Presentation on theme: "Malinowski and the Trobriands: Kula and Magic Trobriand Islands are 100 miles east of Papua New Guinea and 600 miles northeast of Australia."— Presentation transcript:
Malinowski and the Trobriands: Kula and Magic Trobriand Islands are 100 miles east of Papua New Guinea and 600 miles northeast of Australia.
Introductory Background Subsistence was fishing and yam agriculture, both of which were abundant and produced a surplus. Coastal/inland/highland distinction. Matrilineal society: Descent is traced from the mother’s line. Inheritance passes from the mother’s brother to the sister’s son. A man was required to gift his sister’s husband’s family periodically. Chieftainships: marriage was polygamous for those of high rank
Exchange and Trade Exchanges occurred within villages, from a man to his sister’s husband, and from commoners to the chiefs. Also between villages on Kiriwina island: especially between coast, (fish), plains (yams) and highlands (steel axes). Gimwali, often referred to in derogatory terms. The most spectacular and prestigious exchanges occurred between islands and was known as kula, involving long sailing expeditions across the open sea.
Basic Features of the Kula Separation between utilitarian exchange (gimwali) and ceremonial exchanges (kula). The kula consists of the exchange of ceremonial items: soulava (necklaces) that travel clockwise and mwali (armbands) that travel counterclockwise. These items cannot be kept permanently, at most for a year or 2. Possession of famous kula items brings that person renown and prestige.
Sociological Features of the Kula The partners in the kula were lifelong trading partners obliged to each other for hospitality, help and assistance. Minor kula exchanges within a group of islands preceded major expeditions. Usually one overseas trading expedition per year. Upon arrival, visitors would be greeted with a soulava. If they could not reciprocate with a mwali of equal renown, they offered intermediary gifts, basi. If you knew your partner was in possession of a renowned kula article, he would be solicited with various gifts, e.g. yams, pigs. If accepted, you would proceed to the next valuable stage, e.g. steel axes. If enough was given, your partner would be obliged to part with the soulava or mwali, as the case may be. Example: Sinketa and Dobu: annual expeditions, visitors from Sinketa are greeted with necklaces (soulava). When the Dobuans return the visit, they are greeted with mwali (armbands). The soulava (necklaces) always travel in a clockwise direction, the mwali in a counter-clockwise direction. Liberality in exchange brings renown; miserliness approbation and even social exclusion. Attempting to hold onto a renowned soulava or mwali is considered miserly. Social status: chiefs and high-ranking individuals most often circulate the highest-value kula items; if commoners were to do so, it could be considered a political challenge.
Prow of a Kula Canoe, c. 1993.
The Kula and Magic Each phase of the kula expedition is surrounded with magical rites. These include: –Canoe building and preparation (6 months): magical rites to remove wood spirits, rites at the launching. –Rites before the major expedition aimed at ‘softening’ the Dobuans, making them generous. –Rites performed just after the outset of the voyage to prevent shipwreck. –Also rites to be performed in the event of a shipwreck. –Finally, rites are performed just before entering Dobu, involving bathing, anointing with oil, and ritual dressing to impress the Dobuans.
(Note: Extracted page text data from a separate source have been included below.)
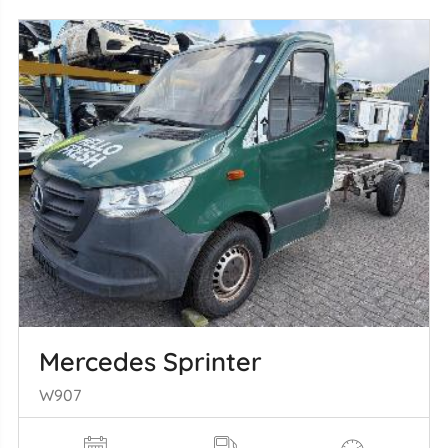
Mercedes Sprinter
W907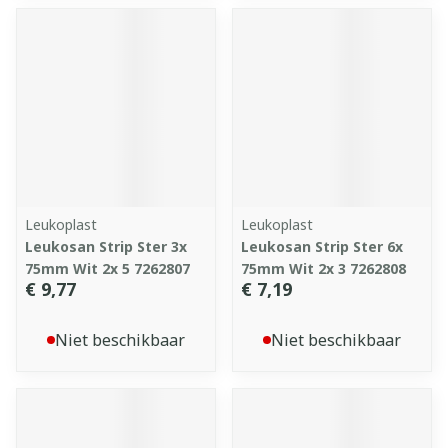
Leukoplast
Leukoplast
Leukosan Strip Ster 3x
Leukosan Strip Ster 6x
75mm Wit 2x 5 7262807
75mm Wit 2x 3 7262808
€ 9,77
€ 7,19
Niet beschikbaar
Niet beschikbaar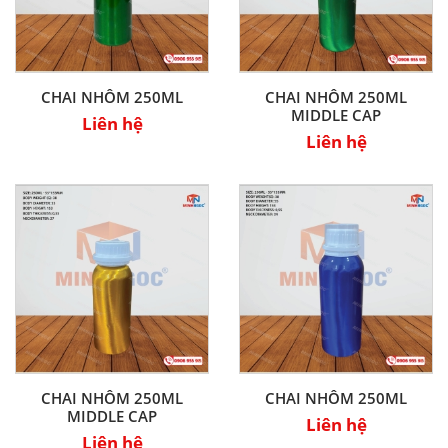
CHAI NHÔM 250ML
CHAI NHÔM 250ML
MIDDLE CAP
Liên hệ
Liên hệ
CHAI NHÔM 250ML
CHAI NHÔM 250ML
MIDDLE CAP
Liên hệ
Liên hệ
Malinowski’s Functionalist Views on Magic, Science and Religion Prior to Malinowski, magic was interpreted (by evolutionists) as a primitive form of either science or religion. For Malinowski, magic and religion were separate, because they fulfilled different psychological functions. Religion answered questions that were unanswerable, e.g. inevitability of death, and of human suffering. In functionalist terms, magic was closer to science. He showed how the Trobrianders possessed extensive empirical knowledge of their environment, including gardening, soils, climate and were also good astronomers, i.e. knowledge needed in long-distance sea voyages. Human beings have always been thinking equally well. Magic began where science ended. “Magic is to be expected and generally to be found whenever man comes to an unbridgeable gap, a hiatus in his knowledge or in his powers of practical control, and yet has to continue in his pursuit." Magic alleviated anxiety and fear in situations which one could not control, e.g. the vagaries of weather during sea voyages, one part of a crop of yams being destroyed due to an unexpected pest invasion, etc. Magical thinking can therefore be found in all societies, e.g. Gmelch’s article on the talismans and taboos that professional baseball players use to improve their batting or pitching averages. According to Malinowski’s functionalist logic, can you think of other magical practises in our own society?